David Moore from Astronomy Ireland has told TheJournal.ie that the group is certain that a huge flash seen in the sky all over Ireland has resulted in pieces of a meteorite falling to earth.
The last time such a space rock was found in Ireland – by a woman in Leighlinbridge in Co. Carlow in 1999- the pieces were ultimately sold for a huge price by a private collector.
Moore said that it will take a couple of weeks to analyse where the meteorite landed, and is asking people who saw the fireball to go to the Astronomy Ireland website in order to file a report so that the search area can be narrowed down. AI will then inform people of the search area via its newsletter so that the hunt can get underway.

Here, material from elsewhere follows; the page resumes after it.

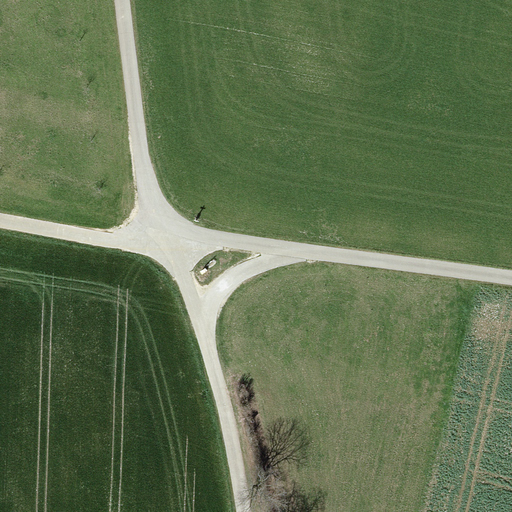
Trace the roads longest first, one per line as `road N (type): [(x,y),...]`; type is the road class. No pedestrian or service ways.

A meteorite which landed somewhere in north County Clare last year has never been found.
Meanwhile tonight is one of the biggest nights in the Irish astronomy calendar with the annual Astronomy Ireland ‘Star-B-Q’ in Roundwood in Co. Wicklow.
The cosmic party takes advantage of the dark skies 1000 feet above sea level and allows dozens of telescopes to be set up to examine the skies.
David Moore is welcoming novice stargazers to attend the event, and says those who have telescopes should bring them along. Jupiter will be on view, along with exploding stars, gas clouds, the Milky Way. The International Space Station will also fly over twice during the BBQ.
Moore himself will give a talk on the universe, while The Sky at Night co-presenter Paul Abel will explain black holes.
For more info visit the Astronomy Ireland website. The event is the group’s main fundraiser and attracts up to 1,000 people a year.